После ужина Оуэн с сознательным благорасположением произнес:

 Почему б и нет?  Они побрели за шесть углов на Шеридан-сквер. Где-то выше по реке почти темное небо вспыхивало преломленным фейерверком.  Это же французский рожок,  неодобрительно заметил Оуэн, искушенно рассчитывая на трубу или саксофон.

 Такова жизнь,  хмыкнула Фиби.

 А Боб это кто?

 Скотт,  прошептала Фиби.  А это Вуди Вудуорд на альте, Док Айронз на вибрафоне и Папаня Дженкс за барабанами.

Трое черных и один белый, все молодые, ровно в десять они заполнили сумрак «Пуэбло» бряцаньем до того изощренно сладким, что Оуэн ощутил, будто его околдовали. Воздух сдобрился зеленым запахом.

 Они очень хороши,  воскликнул Оуэн.

Фиби казалась довольной.

 После этого отделения могут к нам подсесть.
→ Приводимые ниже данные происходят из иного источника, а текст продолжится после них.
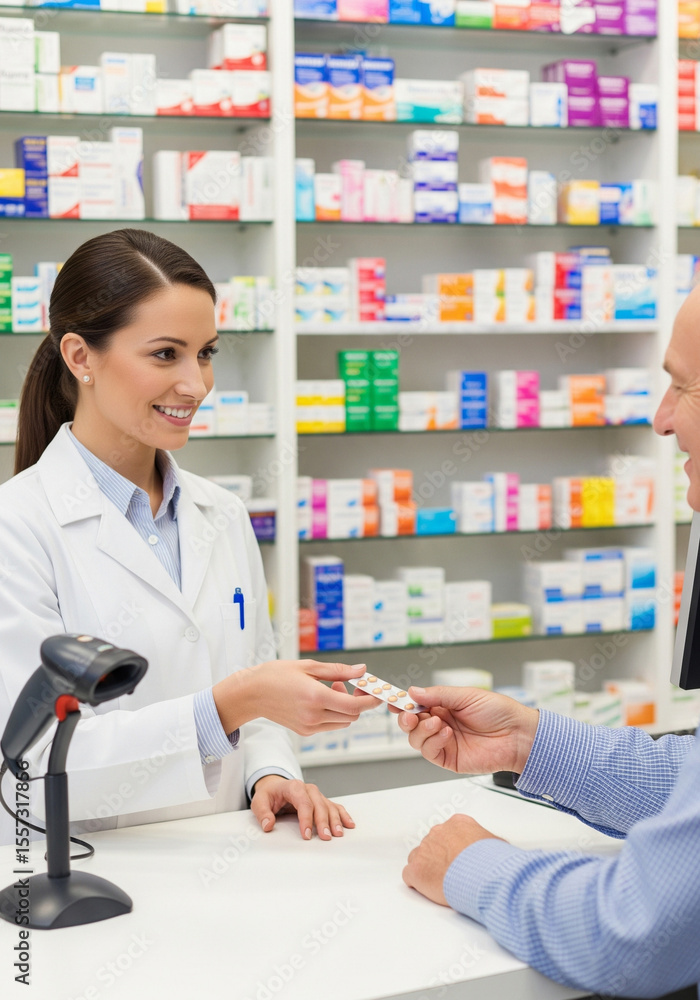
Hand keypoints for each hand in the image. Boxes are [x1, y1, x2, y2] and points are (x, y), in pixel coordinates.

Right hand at [213, 659, 381, 734]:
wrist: (252, 694)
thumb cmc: (276, 675)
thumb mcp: (309, 666)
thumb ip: (338, 670)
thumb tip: (362, 671)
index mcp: (315, 697)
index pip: (354, 706)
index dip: (369, 700)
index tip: (376, 692)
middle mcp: (313, 715)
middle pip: (351, 716)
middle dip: (356, 702)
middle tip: (347, 684)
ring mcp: (309, 726)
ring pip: (342, 722)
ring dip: (344, 708)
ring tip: (329, 689)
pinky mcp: (305, 732)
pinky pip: (330, 725)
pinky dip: (333, 714)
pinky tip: (320, 699)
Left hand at [250, 774, 354, 840]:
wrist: (275, 786)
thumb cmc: (269, 794)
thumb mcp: (259, 801)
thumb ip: (262, 813)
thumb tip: (268, 825)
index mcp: (293, 787)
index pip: (303, 802)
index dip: (306, 819)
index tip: (307, 835)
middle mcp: (308, 789)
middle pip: (319, 805)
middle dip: (323, 821)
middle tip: (326, 837)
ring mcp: (316, 795)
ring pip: (328, 806)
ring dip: (335, 820)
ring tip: (338, 834)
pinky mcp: (321, 801)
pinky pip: (334, 806)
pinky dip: (342, 815)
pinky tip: (349, 824)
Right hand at [397, 686, 538, 774]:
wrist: (518, 735)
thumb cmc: (499, 712)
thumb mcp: (466, 695)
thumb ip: (438, 694)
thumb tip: (413, 691)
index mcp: (444, 706)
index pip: (417, 704)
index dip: (404, 702)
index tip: (394, 700)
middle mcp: (440, 724)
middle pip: (411, 723)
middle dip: (406, 718)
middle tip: (409, 713)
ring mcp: (444, 742)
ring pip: (416, 739)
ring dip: (421, 729)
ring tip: (438, 722)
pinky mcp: (449, 759)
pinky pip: (429, 752)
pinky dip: (432, 741)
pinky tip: (445, 733)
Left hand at [403, 815, 503, 905]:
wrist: (483, 875)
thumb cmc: (492, 862)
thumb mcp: (498, 845)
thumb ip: (489, 843)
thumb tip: (496, 850)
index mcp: (458, 824)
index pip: (448, 832)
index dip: (452, 848)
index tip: (456, 857)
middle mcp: (439, 833)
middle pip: (432, 844)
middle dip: (439, 858)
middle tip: (451, 872)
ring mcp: (425, 850)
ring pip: (418, 857)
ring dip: (427, 868)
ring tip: (440, 882)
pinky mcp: (417, 869)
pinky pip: (409, 875)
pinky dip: (416, 883)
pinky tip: (427, 889)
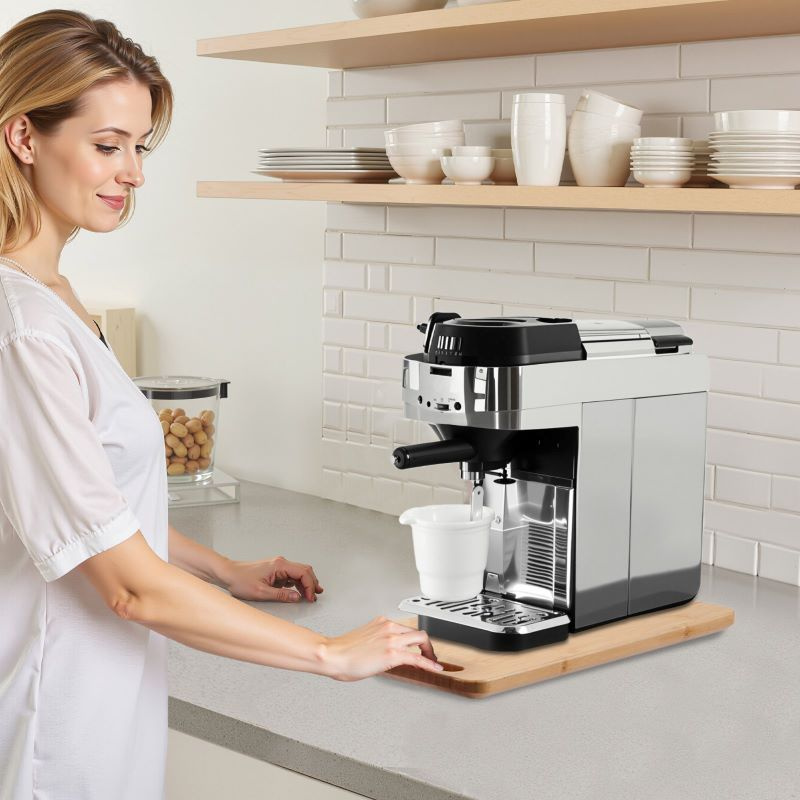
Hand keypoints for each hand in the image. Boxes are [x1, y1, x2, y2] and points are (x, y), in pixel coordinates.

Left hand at [224, 556, 323, 602]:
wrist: (228, 573)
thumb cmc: (240, 580)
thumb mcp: (261, 592)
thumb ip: (281, 595)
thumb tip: (297, 597)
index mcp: (280, 565)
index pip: (303, 572)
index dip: (310, 585)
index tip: (310, 597)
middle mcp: (281, 563)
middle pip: (304, 570)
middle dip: (312, 583)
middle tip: (315, 596)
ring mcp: (278, 566)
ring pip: (299, 572)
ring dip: (306, 583)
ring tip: (310, 595)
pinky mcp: (275, 571)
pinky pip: (291, 575)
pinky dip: (298, 583)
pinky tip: (298, 592)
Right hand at [320, 616, 442, 680]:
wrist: (334, 655)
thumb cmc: (342, 651)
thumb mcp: (364, 639)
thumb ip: (378, 641)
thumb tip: (385, 652)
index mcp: (381, 623)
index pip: (405, 629)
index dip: (415, 640)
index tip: (419, 647)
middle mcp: (389, 628)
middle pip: (417, 633)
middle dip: (426, 645)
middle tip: (429, 655)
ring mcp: (392, 639)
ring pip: (421, 640)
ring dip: (429, 652)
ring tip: (432, 662)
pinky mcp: (393, 653)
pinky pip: (417, 658)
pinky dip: (429, 663)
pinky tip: (434, 668)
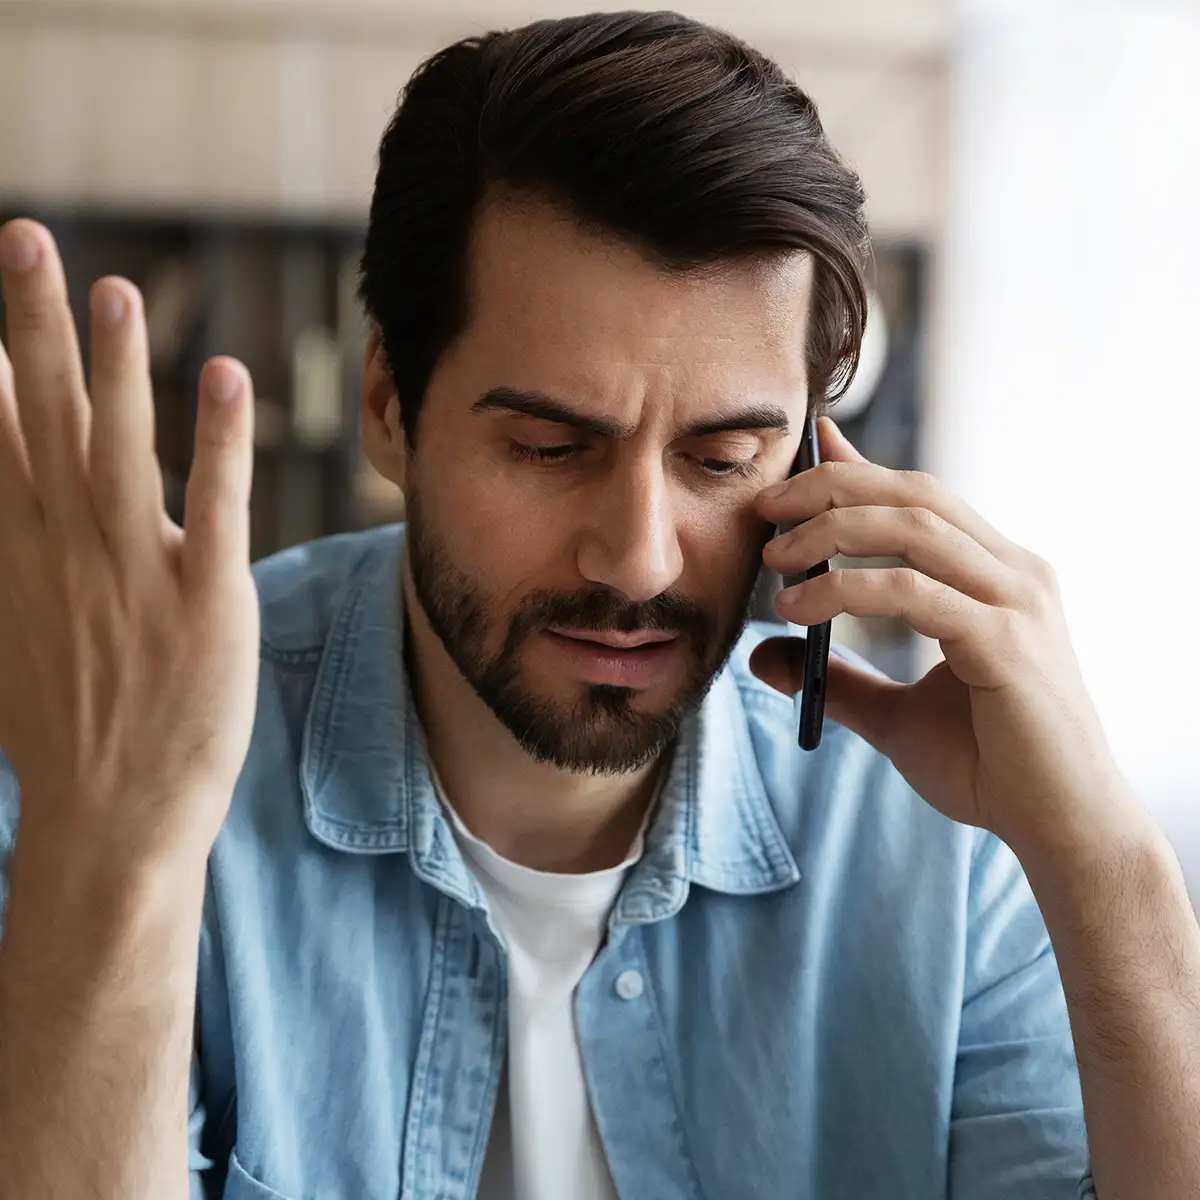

Оуэн ощутил укол. Он-то разговаривал лишь с теми неграми, кто на него работал. Насколько хорошо Фиби знакома с этими?

Она поясняла:

 Уолтер у них как бы покровитель по крайней мере, он им это выступление устроил.

Когда, невозмутимые, в белых рубашках, музыканты расселись за их столиком, на Оуэна они не обратили ни малейшего внимания. Несколько клиентов заведения подошли на поклон, среди них Хэрри. А во всем прочем они сидели вместе тихонько и удовлетворенно, как будто после долгого дня устроились на веранде поглядеть, как над кукурузными полями или Тразименским озером восходит луна.

В половине двенадцатого Папаня Дженкс допил свой стакан.

 Оуэн!  Тот выпрямился, как задремавший школяр, которого застали.  Хотите что-нибудь послушать?

 Э-э «Всё, что ты есть»?[30] наобум отозвался Оуэн.

 Годно. Годно?  спросил он у остальных.

 Как там тот переход

 Вниз по большой терции. От соль к ми-бемоль, как в «Давным-давно»[31].  Оуэну он добавил:  Мистер Кёрн внимательно учился у Шуберта и был бережлив.

Они вернулись к своим инструментам. К Фиби резко склонился молодой человек в сшитых на заказ джинсах:

 Западная Одиннадцатая, четырнадцать. Домерич. Vaut le détour[32].

Музыканты снова разразились своим насмешливым торжеством. Балладу Кёрна рассеяли в суете контрапункта.

После Оуэн снова сказал:

 Почему бы и нет?  и они двинулись к востоку, уже в ночи, глубокой, но не темной: сквозь листву гингко свет из окон штриховал тротуары бледно-оранжевым. Воздух едва ли вообще остыл, лишь у переулков мягкие порывы в лицо или загривок намекали на взмахи небесного веера.